Il modello eclettico si è creato strada facendo come modalità per affrontare la mediazione di coppie italiane. Ha una matrice statunitense, perché il primissimo impatto con la mediazione familiare l’ho avuto negli Stati Uniti.

Erano gli anni in cui studiavo per la mia tesi di laurea e allora, alla fine degli anni ’90, negli Stati Uniti la Mediazione Familiare era già diffusa. Aveva cominciato a diffondersi verso la metà degli anni ’60 attraverso situazioni sperimentali, poi approfondite, che con il tempo e grazie all’esperienza di professionisti quali John Haynes, Bush e Folger, Gary Friedman e Gregory Firestone, accademico e curatore della rivista Mediation Quarterly, si strutturarono in diversi modelli.

Altre figure importanti, come Aldo Morrone e Justin Levesque, importarono nel Canada francese la mediazione statunitense, cioè quella in lingua inglese.

 Negli Stati Uniti la mediazione nasce come risposta a una conflittualità genitoriale piuttosto accesa.

Era un momento in cui stava accadendo un po’ quello che è successo in Italia negli ultimi anni: i tribunali erano intasati e l’idea era di riuscire a evitare, almeno ad alcune coppie, il percorso giudiziale.

La mia grande fortuna è stata quella di incontrare Lenard Marlow, filosofo del diritto e autore del libro “Manuale della separazione e del divorzio”. Incappata in questo manuale trovai squisito il modo di ragionare sul “come fare” nella stanza di mediazione e sul ruolo, da un punto di vista etico,  del mediatore familiare.

Questo primo impatto ha inciso moltissimo sulla mia pratica sia come mediatrice familiare sia, in seguito, come docente. Personalmente, ritengo che l’impatto con il mediatore non debba essere come quello con un professionista super preparato e tecnico, anche quello naturalmente ci deve essere, ma in primis l’impatto deve essere con un essere umano.

Il vero apporto che può dare il mediatore familiare nella stanza di mediazione è di essere persona fra le persone.

Marlow  mi aveva colpito perché diceva:

“ quando entri nella vita della gente devi entrarci in punta di piedi e tenerti le mani in tasca” 

Quando gli chiesi che cosa volesse dire con questo mi rispose:

“non devi toccare le cose in giro, spostarle, mettere la casa come piace a te. Devi rispettare, sei un invitato e quindi tieniti le mani in tasca e vedi di non spostare nulla, di comportarti come un buon invitato (the good guest).”
^^^^^^^^
→ Compiti da svolgere:
• A. Rispondi a queste domande sul brano sulla mediazione familiare:
(i) In quale periodo la mediazione familiare cominciò a diffondersi negli Stati Uniti?
(ii) Chi importò la mediazione statunitense nel Canada francese?
(iii) Qual è il titolo del libro scritto da Lenard Marlow?
• B. Trascrivi senza modifiche il passo del brano sulla mediazione familiare che comincia con "Altre figure importanti, come" e prosegue fino a "il percorso giudiziale.".
^^^^^^^^
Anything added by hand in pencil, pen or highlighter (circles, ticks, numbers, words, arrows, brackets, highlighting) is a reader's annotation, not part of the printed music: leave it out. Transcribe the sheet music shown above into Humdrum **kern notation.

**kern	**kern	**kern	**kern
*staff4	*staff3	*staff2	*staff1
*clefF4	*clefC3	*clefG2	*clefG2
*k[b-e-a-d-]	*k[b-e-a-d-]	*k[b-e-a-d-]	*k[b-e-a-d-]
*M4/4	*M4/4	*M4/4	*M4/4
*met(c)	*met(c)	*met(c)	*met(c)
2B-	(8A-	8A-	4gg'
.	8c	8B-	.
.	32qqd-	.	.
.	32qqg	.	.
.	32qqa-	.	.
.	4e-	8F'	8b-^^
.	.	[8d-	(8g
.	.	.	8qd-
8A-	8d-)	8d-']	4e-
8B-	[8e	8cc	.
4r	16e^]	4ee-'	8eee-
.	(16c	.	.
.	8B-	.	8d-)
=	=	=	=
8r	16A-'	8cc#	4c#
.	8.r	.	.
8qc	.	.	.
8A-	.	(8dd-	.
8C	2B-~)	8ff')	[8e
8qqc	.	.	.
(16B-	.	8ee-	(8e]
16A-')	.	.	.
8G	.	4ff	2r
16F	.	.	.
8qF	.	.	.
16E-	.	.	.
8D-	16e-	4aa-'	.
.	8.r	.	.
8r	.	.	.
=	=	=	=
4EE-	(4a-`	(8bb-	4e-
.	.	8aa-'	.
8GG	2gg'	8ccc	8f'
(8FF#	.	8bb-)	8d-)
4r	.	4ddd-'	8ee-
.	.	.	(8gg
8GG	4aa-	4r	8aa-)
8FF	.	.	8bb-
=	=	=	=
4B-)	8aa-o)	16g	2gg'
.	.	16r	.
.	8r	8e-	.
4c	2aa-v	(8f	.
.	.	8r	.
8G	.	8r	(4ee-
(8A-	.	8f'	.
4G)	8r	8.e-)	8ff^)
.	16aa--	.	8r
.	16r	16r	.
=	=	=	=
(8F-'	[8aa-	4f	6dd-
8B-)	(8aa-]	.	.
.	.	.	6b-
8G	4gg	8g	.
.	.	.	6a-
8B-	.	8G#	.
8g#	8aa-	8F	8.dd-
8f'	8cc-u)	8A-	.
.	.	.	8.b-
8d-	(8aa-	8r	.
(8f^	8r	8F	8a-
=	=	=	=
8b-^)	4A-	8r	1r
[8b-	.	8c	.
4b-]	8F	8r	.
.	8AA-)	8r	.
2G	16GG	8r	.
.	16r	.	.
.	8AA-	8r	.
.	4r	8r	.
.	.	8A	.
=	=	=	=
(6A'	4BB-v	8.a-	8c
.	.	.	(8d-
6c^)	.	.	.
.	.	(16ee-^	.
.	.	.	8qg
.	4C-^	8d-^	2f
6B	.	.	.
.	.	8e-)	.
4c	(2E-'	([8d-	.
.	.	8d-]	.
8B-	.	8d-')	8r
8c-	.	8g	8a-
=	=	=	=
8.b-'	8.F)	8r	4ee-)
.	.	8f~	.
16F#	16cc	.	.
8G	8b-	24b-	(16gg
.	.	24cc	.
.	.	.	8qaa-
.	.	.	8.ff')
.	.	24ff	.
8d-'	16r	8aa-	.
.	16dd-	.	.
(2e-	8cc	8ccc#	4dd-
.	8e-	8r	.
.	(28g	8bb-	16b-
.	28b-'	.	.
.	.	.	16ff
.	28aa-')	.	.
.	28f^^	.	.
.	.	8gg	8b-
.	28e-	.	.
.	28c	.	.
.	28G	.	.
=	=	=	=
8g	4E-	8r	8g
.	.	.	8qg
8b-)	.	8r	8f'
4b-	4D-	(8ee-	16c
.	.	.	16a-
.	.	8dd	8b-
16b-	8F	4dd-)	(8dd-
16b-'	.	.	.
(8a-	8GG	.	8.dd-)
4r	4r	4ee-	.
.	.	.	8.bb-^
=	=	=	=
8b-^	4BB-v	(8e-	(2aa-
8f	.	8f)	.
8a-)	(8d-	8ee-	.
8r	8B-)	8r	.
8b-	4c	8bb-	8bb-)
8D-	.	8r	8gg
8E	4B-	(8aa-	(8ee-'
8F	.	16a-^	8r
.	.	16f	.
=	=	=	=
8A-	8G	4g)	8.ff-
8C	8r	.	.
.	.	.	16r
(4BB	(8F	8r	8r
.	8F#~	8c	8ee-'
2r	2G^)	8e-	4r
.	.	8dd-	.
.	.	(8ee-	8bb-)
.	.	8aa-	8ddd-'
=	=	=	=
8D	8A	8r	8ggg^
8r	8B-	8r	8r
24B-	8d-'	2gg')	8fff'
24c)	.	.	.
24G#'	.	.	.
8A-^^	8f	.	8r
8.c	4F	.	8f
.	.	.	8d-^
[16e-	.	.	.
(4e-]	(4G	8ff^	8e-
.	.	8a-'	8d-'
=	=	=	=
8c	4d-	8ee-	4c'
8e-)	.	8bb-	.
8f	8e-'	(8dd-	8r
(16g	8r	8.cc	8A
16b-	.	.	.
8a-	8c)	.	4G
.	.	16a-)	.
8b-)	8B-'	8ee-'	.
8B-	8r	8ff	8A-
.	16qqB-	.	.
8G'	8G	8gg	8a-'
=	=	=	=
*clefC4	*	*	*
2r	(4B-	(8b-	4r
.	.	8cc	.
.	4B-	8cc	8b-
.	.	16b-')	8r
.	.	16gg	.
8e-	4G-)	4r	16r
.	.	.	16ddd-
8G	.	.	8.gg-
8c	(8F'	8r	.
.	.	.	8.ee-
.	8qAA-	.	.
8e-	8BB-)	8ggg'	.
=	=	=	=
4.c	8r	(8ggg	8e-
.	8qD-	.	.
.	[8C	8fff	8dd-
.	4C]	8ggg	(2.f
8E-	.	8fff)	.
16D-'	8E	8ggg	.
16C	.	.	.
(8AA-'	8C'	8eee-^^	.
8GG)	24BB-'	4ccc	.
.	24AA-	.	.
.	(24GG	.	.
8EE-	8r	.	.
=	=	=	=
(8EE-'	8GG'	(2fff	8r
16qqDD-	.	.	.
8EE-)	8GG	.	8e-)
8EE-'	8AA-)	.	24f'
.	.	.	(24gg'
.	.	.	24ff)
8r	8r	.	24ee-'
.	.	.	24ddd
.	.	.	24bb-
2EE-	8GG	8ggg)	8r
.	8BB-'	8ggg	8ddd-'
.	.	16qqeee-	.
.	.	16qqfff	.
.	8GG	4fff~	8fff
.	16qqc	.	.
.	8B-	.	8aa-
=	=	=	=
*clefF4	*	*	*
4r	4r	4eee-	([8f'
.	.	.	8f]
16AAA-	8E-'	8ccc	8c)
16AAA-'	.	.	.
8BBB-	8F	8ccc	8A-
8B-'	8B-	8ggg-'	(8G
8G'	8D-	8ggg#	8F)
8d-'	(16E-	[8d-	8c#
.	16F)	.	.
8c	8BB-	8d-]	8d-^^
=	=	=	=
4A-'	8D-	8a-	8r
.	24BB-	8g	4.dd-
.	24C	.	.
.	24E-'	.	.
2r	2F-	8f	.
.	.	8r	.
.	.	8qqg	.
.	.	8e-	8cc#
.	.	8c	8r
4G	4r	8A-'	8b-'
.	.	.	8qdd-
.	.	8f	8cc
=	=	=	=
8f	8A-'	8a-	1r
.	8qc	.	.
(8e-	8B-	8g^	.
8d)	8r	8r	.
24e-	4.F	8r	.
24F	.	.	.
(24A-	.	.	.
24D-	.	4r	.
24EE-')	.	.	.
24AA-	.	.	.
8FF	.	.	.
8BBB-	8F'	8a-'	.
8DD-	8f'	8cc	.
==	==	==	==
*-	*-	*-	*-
^^^^^^^^
→ Soluzioni dei compiti:
• A.
(i) Verso la metà degli anni '60.
(ii) Aldo Morrone e Justin Levesque.
(iii) "Manuale della separazione e del divorzio".

• B.
Altre figure importanti, come Aldo Morrone e Justin Levesque, importarono nel Canada francese la mediazione statunitense, cioè quella in lingua inglese.

 Negli Stati Uniti la mediazione nasce come risposta a una conflittualità genitoriale piuttosto accesa.

Era un momento in cui stava accadendo un po’ quello che è successo in Italia negli ultimi anni: i tribunali erano intasati e l’idea era di riuscire a evitare, almeno ad alcune coppie, il percorso giudiziale.